Mignola, que tinha acabado de desenhar Cosmic Odissey, uma saga cósmica escrita por Jim Starlin, em que a Liga da Justiça se confronta com os personagens criados por Jack Kirby para o seu Fourth World, não pretendia continuar a ser conotado com as histórias tradicionais de super-heróis e Gotham By Gaslight permitia-lhe mudar de registo, numa história de época, em que a pesquisa histórica é fundamental, pois Bruce Wayne cruza-se com Sigmund Freud e personagens reais como Ted Roosevelt e os actores Conrad Vedlt e Bela Lugosi emprestam as suas feições a alguns dos protagonistas.
Publicada originalmente em 1991, e colocada pelo site especializado IGN Comics no Top Ten das melhores novelas gráficas protagonizadas pelo Cavaleiro das Trevas, Batman & Dracula: Red Rain, coloca o homem morcego em confronto com o mais famoso vampiro da literatura, o Conde Drácula, criado por Bram Stoker. Mas, mais do que ao romance original vitoriano, o livro escrito por Doug Moench presta homenagem ao cinema expressionista alemão dos anos 30, aos filmes de terror da Hammer, protagonizados por Peter Cushing e Christopher Lee e à arquitectura de Gaudí, contando com o contributo inspirado do traço pormenorizado de Kelley Jones e da arte-final de Malcom Jones III, dupla que estava perfeitamente à vontade a ilustrar histórias de terror e fantasia, por ter colaborado regularmente com Neil Gaiman na prestigiada série Sandman.

Publicada originalmente em 1993, no nº 54 da revista Legends of the Dark Knight, Sanctum não pode ser considerada como pertencendo à linha Elseworlds, mas o facto de assinalar o regresso de Mignola ao Batman depois de Gotham By Gaslight, de ser uma das melhores histórias de terror com o Batman como protagonista e de ser um momento incontornável da evolução do desenhador como criador, levaram-nos a incluí-la neste volume. Embora Dan Raspler surja creditado como argumentista, esta é uma história imaginada por Mignola, em que o seu universo estético e criativo já está bem presente. Ou seja, embora Sanctum seja uma história do Batman, o Mignola que conhecemos da série Hellboy, já é visível aqui e a história funcionaria igualmente bem se Hellboy substituísse o Cavaleiro das Trevas como protagonista. Veja-se a planificação, o uso das sombras, ou a utilização dos cenários, mais sugeridos do que representados, para criar um ambiente de terror gótico.
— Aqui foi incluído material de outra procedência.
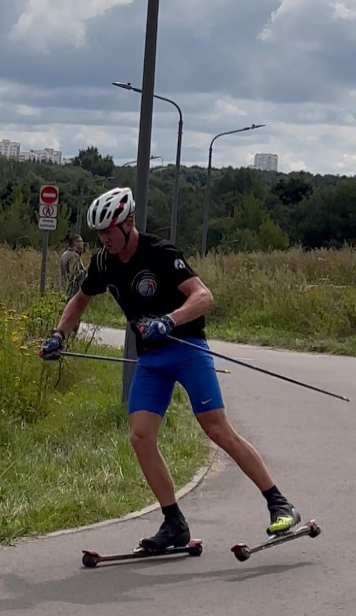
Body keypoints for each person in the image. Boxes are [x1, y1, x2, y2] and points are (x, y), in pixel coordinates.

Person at [40, 186, 301, 553]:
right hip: (151, 360)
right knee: (140, 436)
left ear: (129, 223)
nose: (105, 239)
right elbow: (80, 299)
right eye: (99, 233)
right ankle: (174, 523)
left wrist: (169, 319)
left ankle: (279, 502)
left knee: (216, 428)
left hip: (186, 348)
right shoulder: (103, 262)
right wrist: (57, 335)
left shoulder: (159, 253)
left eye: (110, 231)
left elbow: (204, 296)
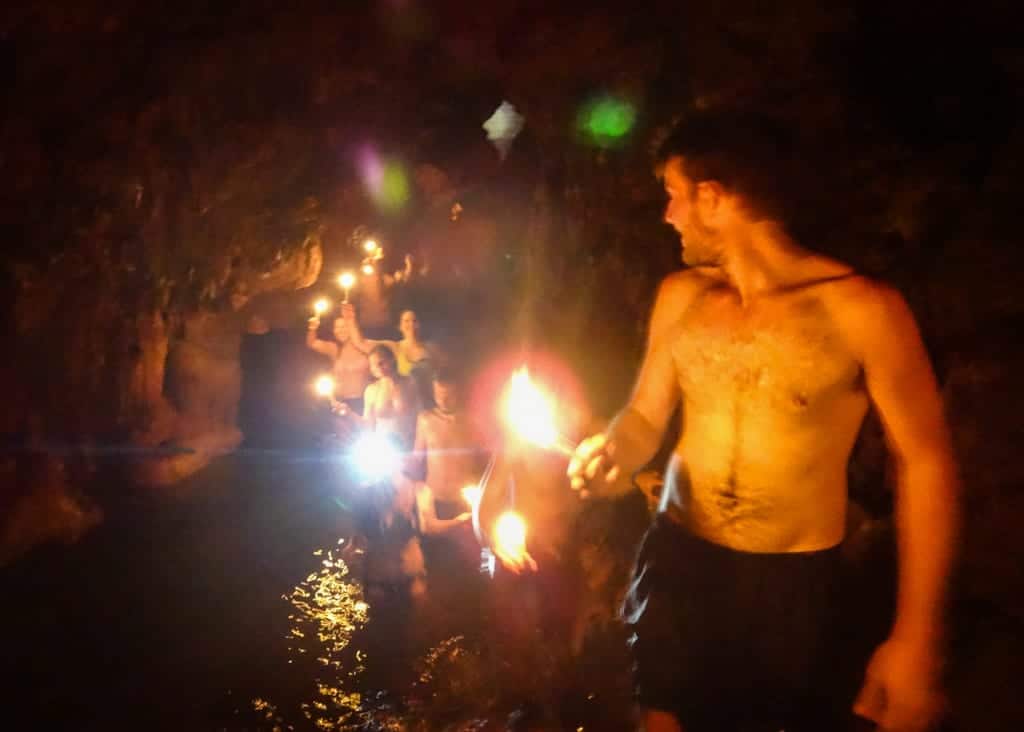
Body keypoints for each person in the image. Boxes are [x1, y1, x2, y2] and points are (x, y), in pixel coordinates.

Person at [567, 111, 959, 732]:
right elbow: (644, 414)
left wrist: (917, 639)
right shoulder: (683, 298)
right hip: (678, 560)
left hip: (790, 585)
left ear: (713, 198)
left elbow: (927, 464)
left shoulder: (862, 310)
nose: (667, 216)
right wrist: (614, 450)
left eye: (673, 197)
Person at [306, 304, 372, 416]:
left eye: (344, 326)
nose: (340, 330)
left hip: (365, 403)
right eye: (337, 327)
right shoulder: (335, 349)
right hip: (341, 403)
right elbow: (312, 343)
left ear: (352, 326)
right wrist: (312, 328)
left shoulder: (365, 346)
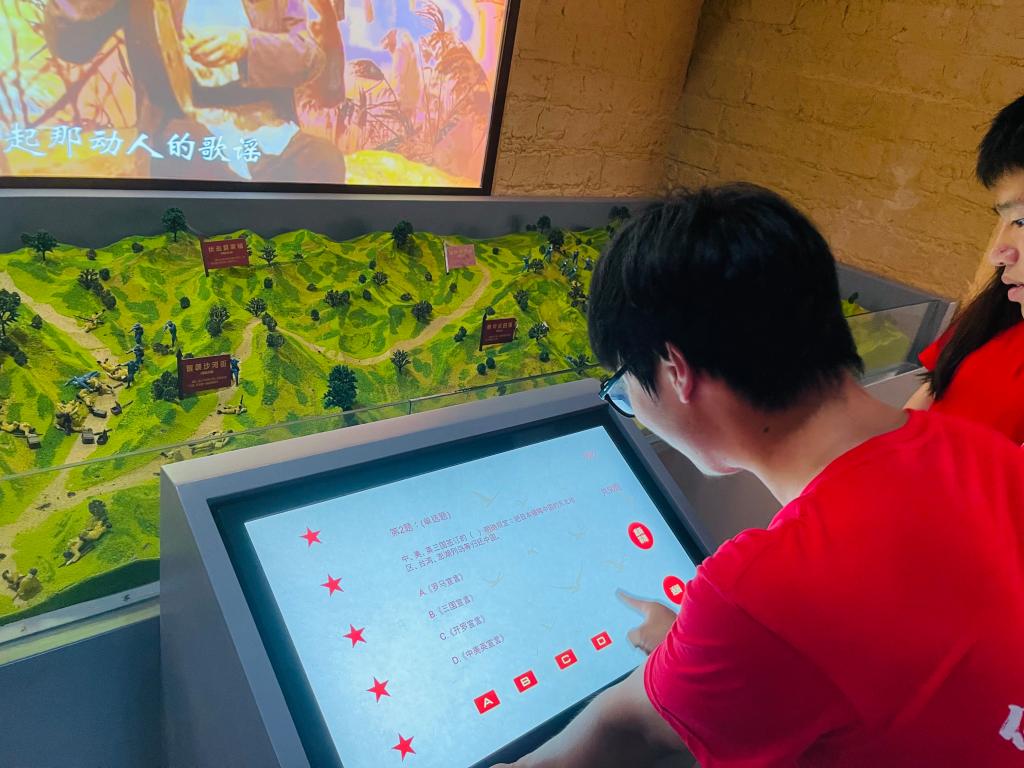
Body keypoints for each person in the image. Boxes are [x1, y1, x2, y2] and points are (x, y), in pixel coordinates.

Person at [495, 185, 1024, 768]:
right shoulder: (986, 452)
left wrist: (713, 640)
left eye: (624, 387)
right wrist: (698, 653)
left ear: (675, 371)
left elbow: (624, 731)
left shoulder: (760, 593)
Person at [43, 0, 346, 183]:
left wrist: (246, 45)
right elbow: (71, 43)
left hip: (268, 133)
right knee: (195, 157)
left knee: (322, 159)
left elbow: (309, 55)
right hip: (183, 129)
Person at [905, 95, 1024, 445]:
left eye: (1022, 221)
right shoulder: (998, 312)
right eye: (1003, 221)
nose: (998, 254)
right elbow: (930, 392)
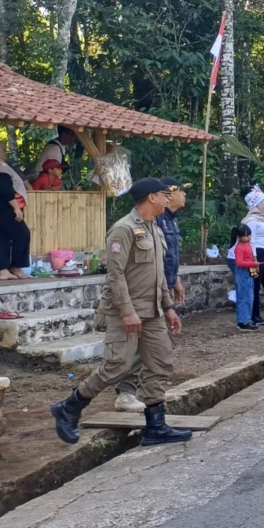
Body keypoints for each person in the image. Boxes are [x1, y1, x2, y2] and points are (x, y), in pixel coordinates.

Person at [49, 178, 191, 446]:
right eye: (164, 194)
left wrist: (169, 307)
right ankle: (69, 407)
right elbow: (115, 276)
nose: (167, 199)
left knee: (160, 363)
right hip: (124, 312)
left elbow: (159, 275)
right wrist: (127, 312)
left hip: (153, 312)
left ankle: (155, 427)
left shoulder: (155, 230)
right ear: (151, 197)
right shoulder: (122, 230)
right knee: (118, 366)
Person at [115, 178, 186, 412]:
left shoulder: (166, 222)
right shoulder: (144, 222)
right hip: (141, 293)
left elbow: (165, 259)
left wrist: (173, 283)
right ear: (154, 197)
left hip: (159, 291)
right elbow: (117, 273)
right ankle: (126, 393)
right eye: (172, 192)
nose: (179, 195)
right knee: (134, 350)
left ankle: (153, 413)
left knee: (158, 354)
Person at [0, 140, 29, 281]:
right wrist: (16, 208)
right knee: (23, 234)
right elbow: (5, 190)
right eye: (3, 149)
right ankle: (16, 266)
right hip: (5, 210)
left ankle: (3, 271)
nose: (5, 152)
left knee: (1, 238)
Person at [241, 187, 264, 325]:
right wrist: (254, 259)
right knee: (255, 285)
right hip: (257, 253)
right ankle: (254, 315)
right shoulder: (251, 220)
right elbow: (252, 241)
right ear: (259, 204)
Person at [229, 224, 260, 331]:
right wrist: (253, 263)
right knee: (244, 297)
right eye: (246, 236)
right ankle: (243, 321)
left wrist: (254, 265)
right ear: (239, 237)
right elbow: (239, 262)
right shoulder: (239, 247)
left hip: (248, 272)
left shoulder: (247, 245)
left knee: (249, 296)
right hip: (243, 273)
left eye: (249, 235)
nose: (249, 237)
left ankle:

O próprio Mignola é o primeiro a reconhecer numa entrevista à revista Comic Book Artist a importância de Sanctum na criação de Hellboy: “era uma história de fantasmas, com o Batman e eu fiquei muito satisfeito com o resultado e com vontade de fazer mais histórias dessas. Será que devo criar mais histórias destas e tentar encaixar nelas o Batman, o Wolverine, ou outro personagem do género, ou devo criar um personagem meu especificamente para ser o protagonista desse tipo de histórias?”. O aparecimento de Hellboy, pouco tempo depois, não deixa dúvidas quanto à resposta encontrada por Mignola…
As aventuras do Batman da era vitoriana prosseguiram em Batman: Master of The Future, com o traço clássico e elegante de Eduardo Barreto a substituir, sem grandes vantagens o desenho mais ambiental de Mike Mignola, enquanto a trilogia de aventuras do Batman Vampiro, prosseguiu nas histórias Bloodstorm, de 1994, e Crimson Mist, de 1999, mas foi nas histórias incluídas neste volume que tudo começou. Tal como também é aqui que encontramos o ponto de viragem no estilo e na carreira de um dos mais influentes criadores de comics das últimas décadas, Mike Mignola.